The biggest outflows from emerging-market equity funds since January 2008 may be a signal to buy stocks at the lowest valuations in 2 1/2 years.
Investors pulled $7.7 billion in the week to Aug. 10, the third-largest withdrawal on record and about 1.1 percent of assets under management, Citigroup Inc. said today, citing data compiled by EPFR Global. The MSCI Emerging Markets Index jumped an average 17 percent in the six months after outflows of this magnitude during the past decade, posting gains on 11 of 12 occasions, data compiled by EPFR Global and Bloomberg show.
The MSCI gauge sank as much as 20 percent from its May 2 high this week on concern the U.S. economy is stalling and Europe's debt crisis is worsening. The slump sent valuations 30 percent below the 20 year average at 8.9 times analysts' 12- month profit estimates, data compiled by Bloomberg and Morgan Stanley show. Fund outflows are a contrarian signal for rallies because they show pessimistic investors have already sold, according to Commerzbank AG's Michael Ganske.
“When things are selling off and investors are very bearish and panicking then it's clearly a good time to add positions,” Ganske, head of emerging-markets research at Commerzbank in London, said in a phone interview. “There is clearly a compelling argument to reassess exposure in emerging equities as valuations are very, very cheap.”
The strategy of buying emerging-market stocks after weeks when outflows exceeded 1 percent of assets under management produced average gains of 2.2 percent in one month, 8.5 percent in three months and 28 percent in 12 months, according to data compiled by EPFR Global and Bloomberg.
History Shows Gains
Investors have also been rewarded for buying when the MSCI emerging index fell below 9 times earnings.
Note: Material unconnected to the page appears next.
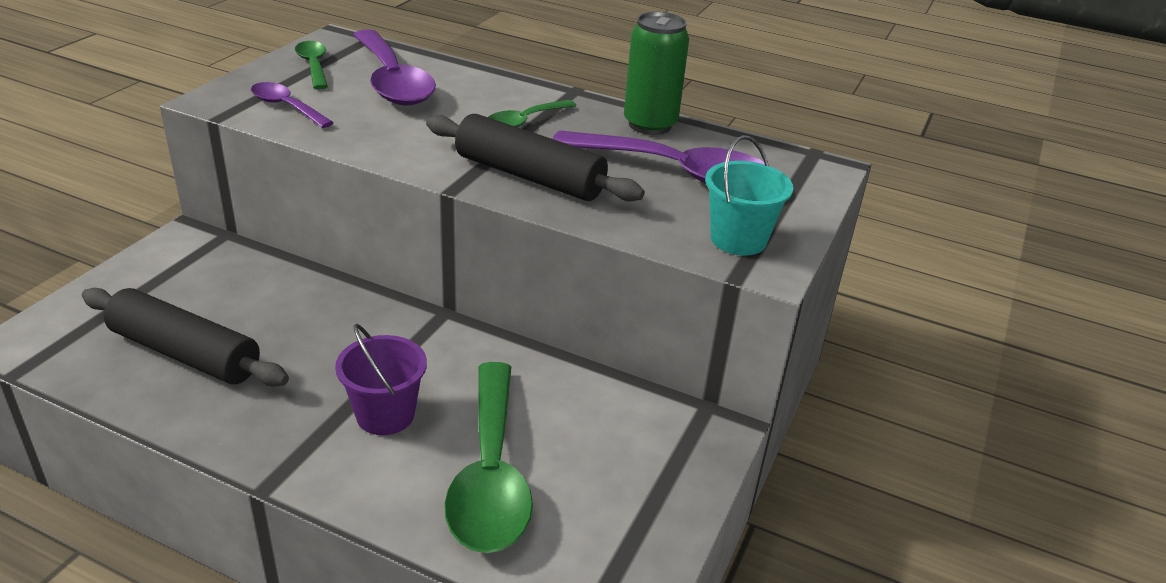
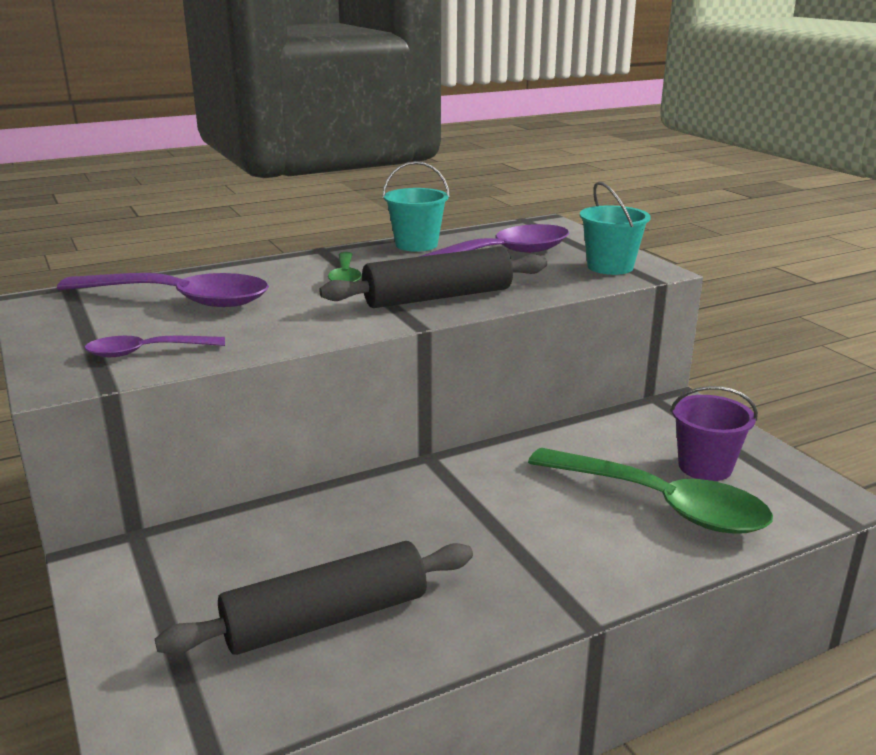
camera: 50 degrees left, 10 degrees down
green spoon [295,41,328,89] -> none
purple bucket [335,324,427,435] -> purple bucket moved to [670,386,758,481]
green can [624,12,689,135] -> turquoise bucket [382,161,450,252]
The last dip to those levels in October 2008 was followed by a 60 percent rally during the next 12 months, data compiled by Bloomberg show. The gauge climbed 44 percent in the year after valuations tumbled that low in August 1998, the month Russia defaulted on $40 billion of debt, the data show.
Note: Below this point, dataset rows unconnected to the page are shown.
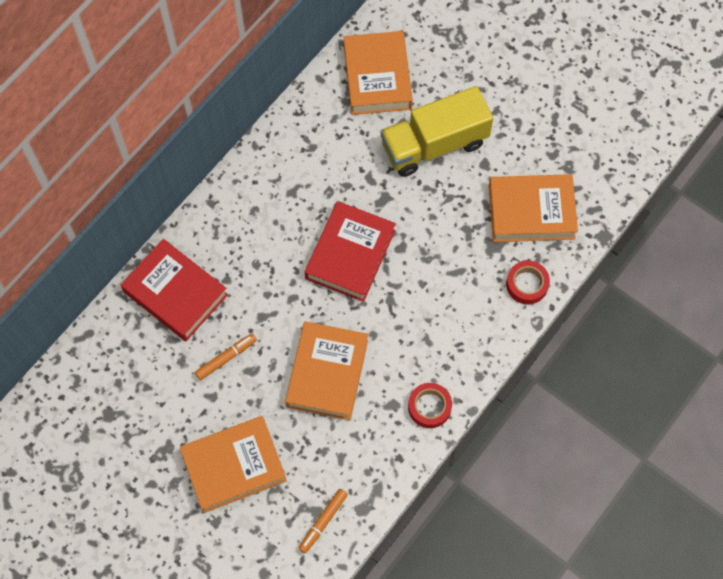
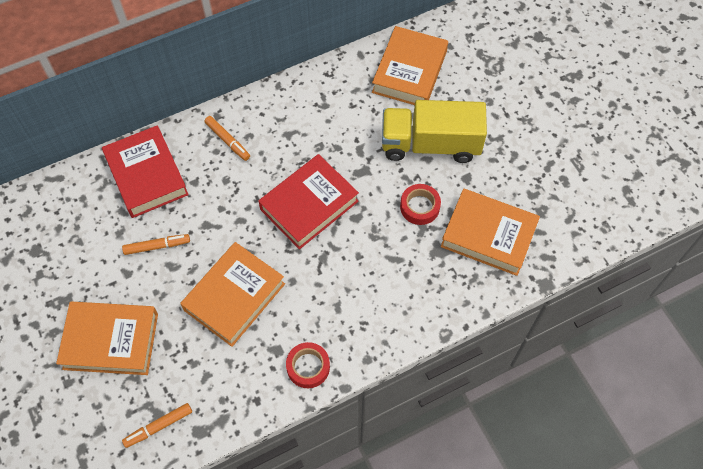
camera: 25 degrees right, 5 degrees down
red tape [506,261,550,305] -> red tape moved to [400,184,441,225]
none -> orange marker [204,116,250,161]

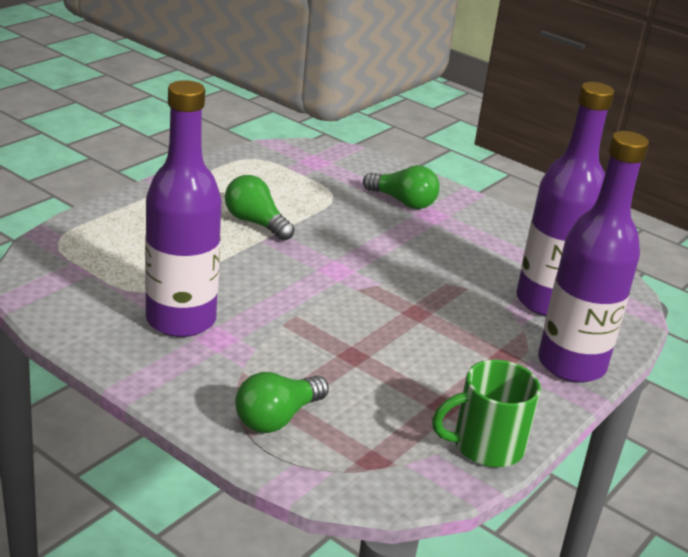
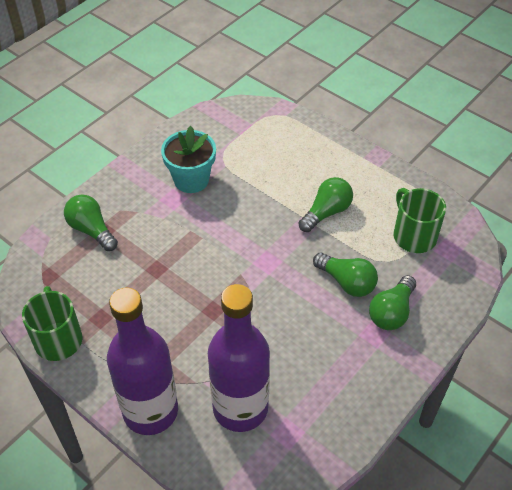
camera: 95 degrees right, 20 degrees up
purple bottle [145,80,221,337] -> turquoise flower pot [161,126,216,193]
none -> green light bulb [313,253,378,297]
none -> green mug [394,188,446,253]

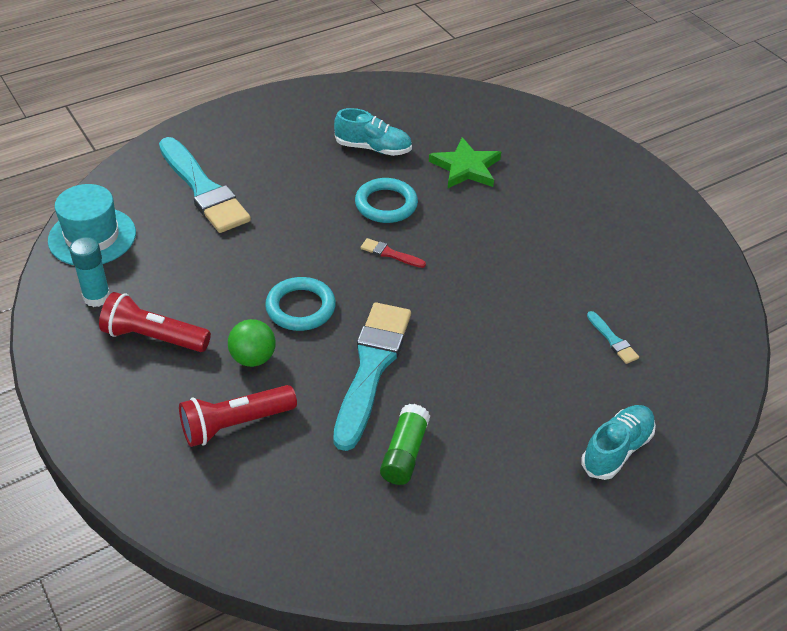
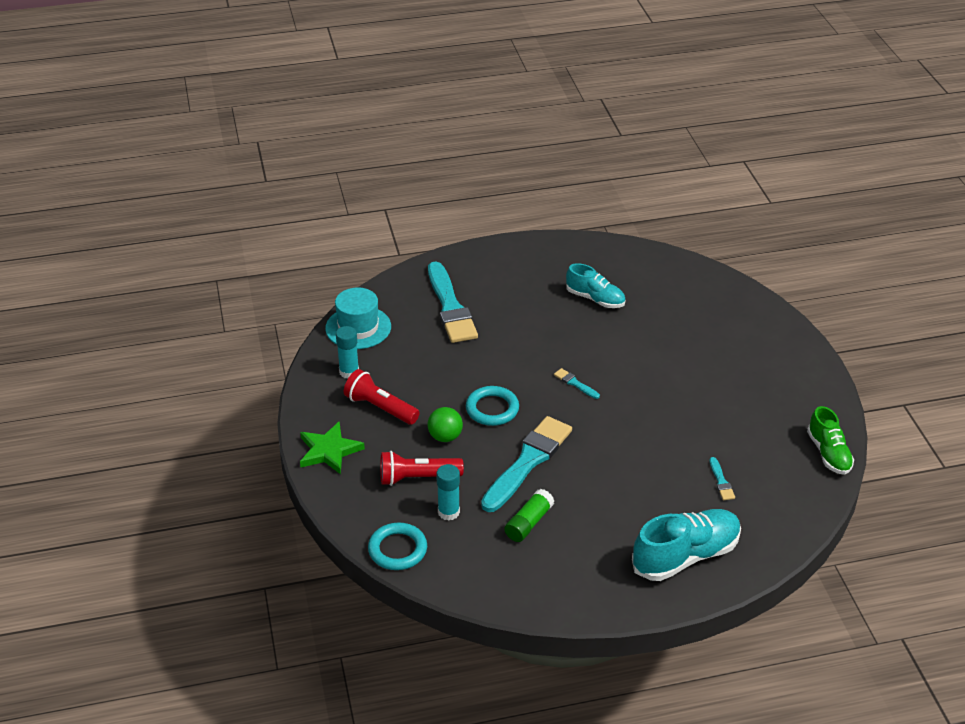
camera: 20 degrees right, 5 degrees down
turquoise ring [355,178,418,223] -> turquoise ring moved to [368,523,427,570]
red brush [361,238,426,268] -> turquoise brush [554,368,600,399]
green star [429,137,501,188] -> green star moved to [300,421,365,475]
turquoise shoe [581,405,656,480] -> turquoise shoe [632,509,741,581], size x1.58
none -> turquoise glue stick [436,464,460,521]
none -> green shoe [807,406,854,475]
Most stocks on the MSCI index fell after two days of gains. Reports today showed French economic growth stalled last quarter and euro-region industrial production unexpectedly fell in June.
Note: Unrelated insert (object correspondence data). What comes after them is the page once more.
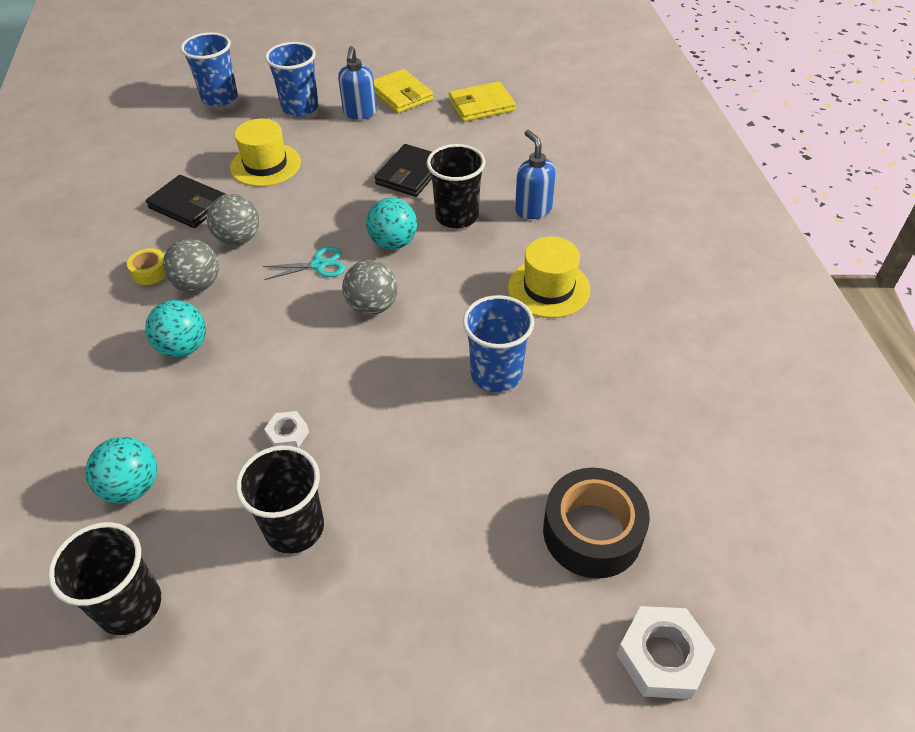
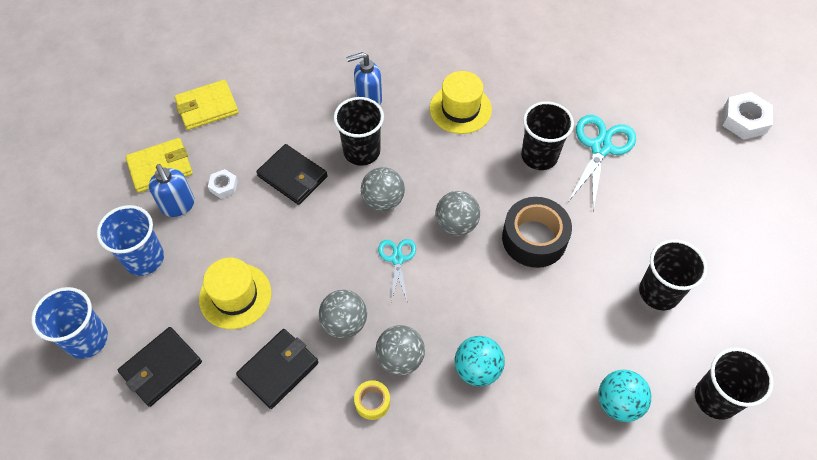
camera: 80 degrees left, 10 degrees up
white nut [264,411,309,448] -> white nut moved to [208,169,238,199]
blue soap dispenser [338,46,377,120] -> blue soap dispenser turned 45 degrees clockwise [149,164,195,217]
turquoise ball [366,198,417,250] -> grey ball [361,167,405,211]
yellow wallet [449,81,515,122] -> yellow wallet turned 75 degrees clockwise [174,80,239,130]
blue cup [463,295,534,393] -> black cup [521,101,574,170]
black tape [543,468,650,579] -> black tape moved to [502,197,572,268]
none -> black wallet [118,327,202,407]
none -> turquoise scissors [568,115,636,211]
The 21-country gauge has retreated about 5 percent this week after an unprecedented downgrade of America's top credit rating by Standard & Poor's and signs that Italy and Spain may struggle to refinance debt. The MSCI Emerging Markets Energy Index sank 7 percent, the most among 10 industry gauges, as oil prices tumbled.
A further retreat in commodities may spur more outflows from developing-nation equity funds, according to John-Paul Smith, emerging-market strategist at Deutsche Bank AG in London.
“Over the short term it's most likely a by-product of the global turmoil rather than a change of view on the relative attractions of emerging-market equities,” Smith said. “The real damage is likely to happen further out if, as we expect, investors become more negative about the fundamental prospects of both emerging markets and commodities.”
The MSCI index fell more than 15 percent in a month after fund outflows reached more than one percent of assets in August 2001, while the gauge retreated 6.5 percent when withdrawals exceeded that level in May 2006, data compiled by EPFR and Bloomberg show.
This week's retreat in emerging-market share prices has produced buying opportunities and slowing growth in the developed world may ease inflation pressures in developing nations, said Ivo Kovachev, an emerging-markets money manager at London-based JO Hambro Capital Management Ltd.
The People's Bank of China will leave borrowing costs unchanged for the rest of this year, according to eight of 10 analysts surveyed by Bloomberg this week. The Bank of Korea kept interest rates unchanged for a second month on Aug. 11, while Indonesia stayed on hold Aug. 9.
“There has been a growth scare in the world,” said Kovachev. “But perhaps a bit perversely, it may help emerging markets because this year they were suffering from overheating and inflation risk.”